Why Gender Matters by Leonard Sax and The Essential Difference by Simon Baron-Cohen are generally good overviews of sex differences in children. Baron-Cohen may go overboard with diagnosis of autism and Asperger’s; I haven’t followed much of his work, so I can’t endorse it all, but he offers a common sense division when it comes to sex differences. He describes the “essential” sex difference as between the systematizing male brain and the empathetic female brain.

The empathizing-systemizing theory argued that, as a group, girls typically develop empathy at an earlier age than boys do. Empathy includes the ability to recognize other people’s thoughts and feelings and the drive to respond with appropriate emotions. Conversely, research suggests that boys, as a group, typically have a stronger interest in rules and patterns, analyzing and creating rule-based systems.

In other words, that’s normal for boys. He also writes that “autistic” boys still normally empathize with the suffering of others. They can’t always pick up, however, on other’s people’s thoughts or emotions.
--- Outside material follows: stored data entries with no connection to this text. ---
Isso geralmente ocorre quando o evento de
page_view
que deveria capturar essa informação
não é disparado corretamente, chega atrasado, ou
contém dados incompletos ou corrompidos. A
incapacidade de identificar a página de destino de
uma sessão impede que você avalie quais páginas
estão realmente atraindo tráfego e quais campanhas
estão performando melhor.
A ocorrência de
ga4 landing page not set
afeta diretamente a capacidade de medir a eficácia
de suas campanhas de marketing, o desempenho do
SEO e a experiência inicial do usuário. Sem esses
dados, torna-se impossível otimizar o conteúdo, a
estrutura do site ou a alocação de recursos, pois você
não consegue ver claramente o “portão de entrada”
Your son can learn how to do that by living in close contact with others and, if he marries, his wife will compensate for his deficiencies in this area. We don’t need to abolish sex differences! I think some of these “autistic” traits are exacerbated by extreme individualism.
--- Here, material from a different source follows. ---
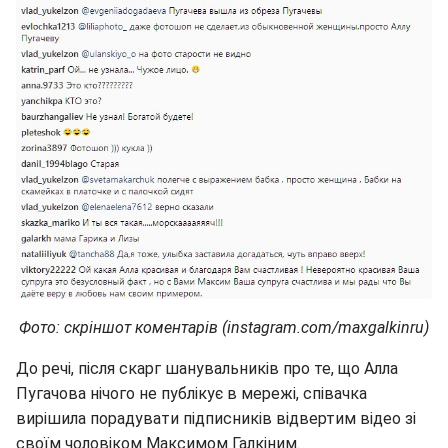
Фото: скріншот коментарів (instagram.com/maxgalkinru)
До речі, після скарг шанувальників про те, що Алла
Пугачова нічого не публікує в мережі, співачка
вирішила порадувати підписників відвертим відео зі
своїм чоловіком Максимом Галкіним.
Sax has also written about the overdiagnosis of children:

[W]hen you visit a mental-health practitioner in the U.S., exercise extreme caution. Realize that the official guidelines now in force are not guidelines at all, but rather a license to diagnose anybody with anything.

[…]

Sadly, this waffling is likely to contribute to a continued rise in mental-illness diagnoses in the United States. Over the past two decades, American culture has made almost any deviation from a continual smiley face into a psychopathology, especially for children. [emphasis added]

What is the end, or the purpose, of your social conditioning of your son? Most of all, it is to help him to fit into family life and work with other people. He probably will not be a social dynamo. That’s okay. In your daily life with him you will see what he needs to work on and improve.
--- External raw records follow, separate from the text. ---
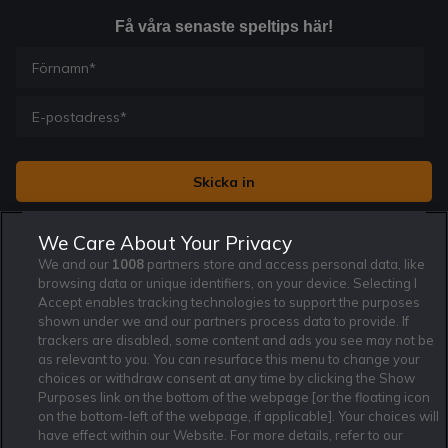
Få våra senaste speltips här!
Jag vill få nyhetsbrev från Rekatochklart och jag är 18+. Regler
We Care About Your Privacy
och villkor gäller.
*
We and our
1008
partners store and access personal data, like
browsing data or unique identifiers, on your device. Selecting I
Accept enables tracking technologies to support the purposes
shown under we and our partners process data to provide. If
trackers are disabled, some content and ads you see may not be
as relevant to you. You can resurface this menu to change your
Affiliate Modell
Ansvarsfullt Spelande
Cookie Policy
choices or withdraw consent at any time by clicking the Show
Purposes link on the bottom of the webpage [or the floating icon
Om Rekatochklart
F.A.Q
Användarvilkor
on the bottom-left of the webpage, if applicable]. Your choices will
Kontakta oss
Nyhetsarkiv
Integritetspolicy
have effect within our Website. For more details, refer to our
It is not easy for women to understand male tendencies in a culture that disparages them, but if you observe boys closely in playgrounds and social settings you will learn a lot. You might be interested in studying, if you haven’t already, the Four Temperaments. It helps to think of your child’s temperament, as opposed to his place in the diagnostic manual. I highly recommend these talks by Mother Mary Bosco.

I wish you the best with your little boy. Remember at all times that you are not alone in this important work of raising him. Most all, you want him to have everlasting happiness. Here is a Catholic Mother’s Prayer for her Children:

O Good God, we thank You, that You have given us children, made them heirs of heaven by holy Baptism, and entrusted to us their training. Penetrate us with a sense of our responsibility; assist us in the care of their health, but especially in the preservation of their innocence and purity of heart. Grant that we may teach them early to know and serve You, and to love You, with their whole heart. Grant that we ourselves may carefully avoid all that we must forbid them, and may assiduously practice all that we should teach them. We commend them, O God, to Your paternal care and to the guardianship of Your holy angels. Bless our efforts, O heavenly Father, and let our children develop to Your honor and persevere in virtue till the end! Amen.

And a prayer to your child’s Guardian Angel:

I humbly salute you, O you faithful, heavenly Friends of my children! I give you heartfelt thanks for all the love and goodness you show them. At some future day I shall, with thanks more worthy than I can now give, repay your care for them, and before the whole heavenly court acknowledge their indebtedness to your guidance and protection. Continue to watch over them. Provide for all their needs of body and soul. Pray, likewise, for me, for my husband, and my whole family, that we may all one day rejoice in your blessed society. Amen.